4. We will also need to write separate functions for the integrands of $C$ and $S$. 

5. Once we have $C$ and $S$ calculated, we can calculate $I$ for all values of $x$ in one step.

6. Finally we plot I vs. x.

The main body of this program will be quite short. Most of the work will be writing the functions to find $C$ and $S$.

Once we get this code working, we can easily adapt it to calculate $I(x,z)$ across the entire $xz$-plane and visualize the diffraction pattern with *imshow*.


In [None]:
# Exercise 5.11. Program to calculate the diffraction of a wave using 
# Gaussian Quadrature.

# import what we need
import numpy as np
import matplotlib.pyplot as plt
from gaussxw import gaussxw

# define function for integrand of C
def fC(t):
    theta = 0.5*np.pi*t**2
    return np.cos(theta)

# define function for integrand of S
def fS(t):
    theta = 0.5*np.pi*t**2
    return np.sin(theta)

def integralC(u,x,w):
    xp = 0.5*u*x+0.5*u
    wp = 0.5*u*w
    C = 0
    return sum(wp*fC(xp))

def integralS(u,x,w):
    xp = 0.5*u*x+0.5*u
    wp = 0.5*u*w
    return sum(wp*fS(xp))

- DATA -
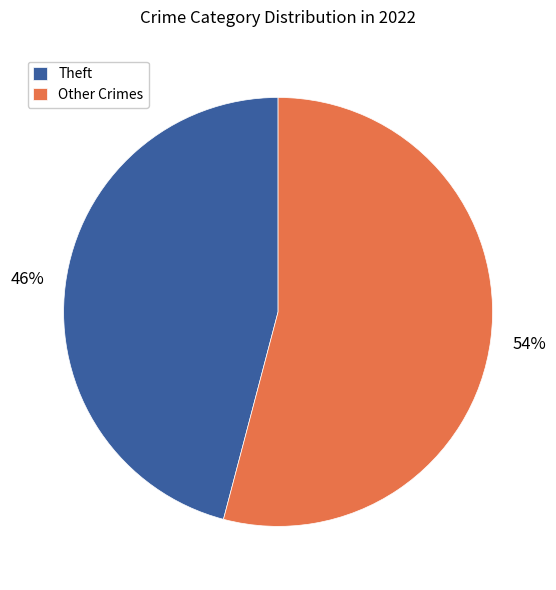

Which category has the smallest portion of the pie?

Theft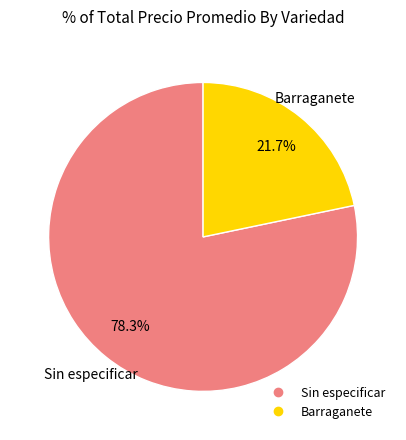

Does Sin especificar represent more than half of the total?

Yes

- EXERCISES -
**a)** Using the diffraction notebook passage, answer these:
(i) Which function does it name for showing the diffraction pattern across the xz-plane?
(ii) Which module is gaussxw imported from?
(iii) What value does fS assign to theta?
**b)** Carry on the diffraction notebook passage, starting right after its last line.

- TASK-BY-TASK ANSWERS -
**a)**
(i) imshow
(ii) gaussxw
(iii) 0.5*np.pi*t**2

**b)**
# define wavelength, m
l = 1.0
# define position z, m
z = 3.0

# set the number of sampling points for Gaussian quadrature   
Nxk = 50
# get the location and weights of sampling points over interval (-1,1)
xg,wg = gaussxw(Nxk)

# create an array of xvalues
N = 100
xvalues = np.linspace(-5,5,N)
C = np.empty([N], float)
S = np.empty([N], float)

# calculate u for all xvalues
for i in range(N):
    u = xvalues[i]*np.sqrt(2/(l*z))
    C[i] = integralC(u,xg,wg)
    S[i] = integralS(u,xg,wg)


I_rel = (1/8)*( (2*C+1)**2 + (2*S+1)**2 ) 

plt.plot(xvalues, I_rel)
plt.xlabel("x, m")
plt.ylabel("I/I_o")

So we see diffraction pattern fringes. The sound intensity changes over a small distance. 

We can extend our code such that it calculates the diffraction pattern across the entire xz plane with just a little bit more effort.

Now instead of just looping across the x-dimension, we also loop across the z-dimension. 

In [None]:
# Exercise 5.11. Program to calculate the diffraction of a wave using 
# Gaussian Quadrature.

# Calculate diffraction pattern across the xz-plane. 

# define wavelength, m
l = 1

# create an array of xvalues and zvalues
N = 300
xmin = -2
xmax = 5
zmin = 1
zmax = 5
xvalues = np.linspace(xmin,xmax,N)
zvalues = np.linspace(zmin,zmax,N)

C = np.empty([N,N], float)
S = np.empty([N,N], float)

# calculate u for all xvalues
for j in range(N):
    for i in range(N):
        u = xvalues[i]*np.sqrt(2/(l*zvalues[j]))
        C[i,j] = integralC(u,xg,wg)
        S[i,j] = integralS(u,xg,wg)


I_rel = (1/8)*( (2*C+1)**2 + (2*S+1)**2 ) 

plt.imshow(I_rel, origin="lower",  extent=[zmin, zmax, xmin, xmax])
plt.xlabel("z, m")
plt.ylabel("x, m")
plt.colorbar()

### Integrals over infinite range

There are many integrals in physics problems that are evaluated over an infinite range. For example, let's look at one of our homework problems.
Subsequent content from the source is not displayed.